Op grond van het bovenstaande is de rechtbank van oordeel dat het beroep gegrond is. Het bestreden besluit dient wegens strijd met artikel 7:12 van de Awb te worden vernietigd. Verweerder dient, met inachtneming van deze uitspraak, opnieuw op de bezwaren te beslissen. De rechtbank gaat er daarbij vanuit dat verweerder bij de nieuw te nemen beslissing op bezwaar rekening zal houden met de opmerking van verweerder ter zitting dat in de arbeidskundige rapporten de resterende verdiencapaciteit onjuist is weergegeven omdat geen rekening is gehouden met een juiste reductiefactor.
De rechtbank acht voorts termen aanwezig om toepassing te geven aan artikel 8:75 van de Awb en verweerder te veroordelen in de door eiseres in verband met de behandeling van het beroep redelijkerwijs gemaakte proceskosten, welke zijn begroot op € 322 aan kosten van rechtsbijstand. Van andere kosten in dit verband is de rechtbank niet gebleken.
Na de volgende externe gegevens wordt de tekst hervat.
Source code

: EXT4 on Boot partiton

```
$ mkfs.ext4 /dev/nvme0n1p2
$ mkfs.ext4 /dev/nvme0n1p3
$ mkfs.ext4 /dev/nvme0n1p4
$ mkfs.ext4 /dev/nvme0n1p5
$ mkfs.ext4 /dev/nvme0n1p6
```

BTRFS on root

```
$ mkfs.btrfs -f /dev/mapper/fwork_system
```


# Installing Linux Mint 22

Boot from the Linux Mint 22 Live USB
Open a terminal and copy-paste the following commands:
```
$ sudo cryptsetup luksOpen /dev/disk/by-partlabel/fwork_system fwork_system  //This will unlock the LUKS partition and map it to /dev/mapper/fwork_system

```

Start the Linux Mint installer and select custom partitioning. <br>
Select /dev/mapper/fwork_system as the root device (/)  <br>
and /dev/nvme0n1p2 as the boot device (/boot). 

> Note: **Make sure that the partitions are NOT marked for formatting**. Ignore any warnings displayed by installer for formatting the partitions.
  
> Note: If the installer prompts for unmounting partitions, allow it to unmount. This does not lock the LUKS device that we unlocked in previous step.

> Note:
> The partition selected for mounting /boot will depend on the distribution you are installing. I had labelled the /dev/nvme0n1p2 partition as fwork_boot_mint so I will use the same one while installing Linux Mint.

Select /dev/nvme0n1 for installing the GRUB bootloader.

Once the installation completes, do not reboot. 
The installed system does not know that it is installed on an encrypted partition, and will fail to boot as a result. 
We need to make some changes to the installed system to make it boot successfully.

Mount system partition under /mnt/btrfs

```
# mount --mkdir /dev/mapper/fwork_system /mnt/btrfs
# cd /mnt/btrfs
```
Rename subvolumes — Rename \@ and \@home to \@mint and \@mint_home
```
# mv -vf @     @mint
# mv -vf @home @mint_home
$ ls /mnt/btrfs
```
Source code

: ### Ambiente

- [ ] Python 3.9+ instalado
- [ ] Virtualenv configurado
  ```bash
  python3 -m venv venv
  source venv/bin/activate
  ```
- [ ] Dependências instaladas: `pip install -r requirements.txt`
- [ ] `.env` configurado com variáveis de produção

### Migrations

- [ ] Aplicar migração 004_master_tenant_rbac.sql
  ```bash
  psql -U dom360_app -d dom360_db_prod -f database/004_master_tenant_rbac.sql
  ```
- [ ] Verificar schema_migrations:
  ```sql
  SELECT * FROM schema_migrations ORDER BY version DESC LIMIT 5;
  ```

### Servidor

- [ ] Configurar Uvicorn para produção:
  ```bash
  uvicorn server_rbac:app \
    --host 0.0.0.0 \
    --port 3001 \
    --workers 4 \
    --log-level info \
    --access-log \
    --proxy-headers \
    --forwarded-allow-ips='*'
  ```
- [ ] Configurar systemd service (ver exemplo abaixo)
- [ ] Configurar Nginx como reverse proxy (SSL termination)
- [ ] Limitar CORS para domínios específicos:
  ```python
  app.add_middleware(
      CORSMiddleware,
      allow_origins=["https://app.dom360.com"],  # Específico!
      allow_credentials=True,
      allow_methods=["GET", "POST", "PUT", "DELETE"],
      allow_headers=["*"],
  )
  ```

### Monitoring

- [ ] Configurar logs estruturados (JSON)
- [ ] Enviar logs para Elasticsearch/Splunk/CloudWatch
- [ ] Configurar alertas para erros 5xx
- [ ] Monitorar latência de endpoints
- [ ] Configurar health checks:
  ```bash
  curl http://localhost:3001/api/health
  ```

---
Het hiervoor overwogene leidt de rechtbank, mede gelet op artikel 8:74 van de Awb, tot de volgende beslissing.
4. Beslissing
De rechtbank
I. verklaart het beroep gegrond;
II. vernietigt het bestreden besluit;
III. veroordeelt verweerder in de door eiseres gemaakte proceskosten ten bedrage van € 322 en wijst het Uitvoeringsinstituut werknemersverzekeringen aan als de rechtspersoon die deze kosten moet vergoeden;
IV. bepaalt dat het Uitvoeringsinstituut werknemersverzekeringen het door eiseres betaalde griffierecht ten bedrage van € 38 aan haar vergoedt.
Aldus gegeven door mr. J.J.W.P. van Gastel, rechter, in tegenwoordigheid van mr. J.W.M. Litjens, griffier, en in het openbaar uitgesproken op 8 april 2008.
De griffier, De rechter,
Tegen deze uitspraak staat voor belanghebbenden, behoudens het bepaalde in artikel 6:24 juncto 6:13 van de Awb, binnen 6 weken na de dag van verzending hiervan, hoger beroep open bij de Centrale Raad van Beroep, Postbus 16002, 3500 DA Utrecht.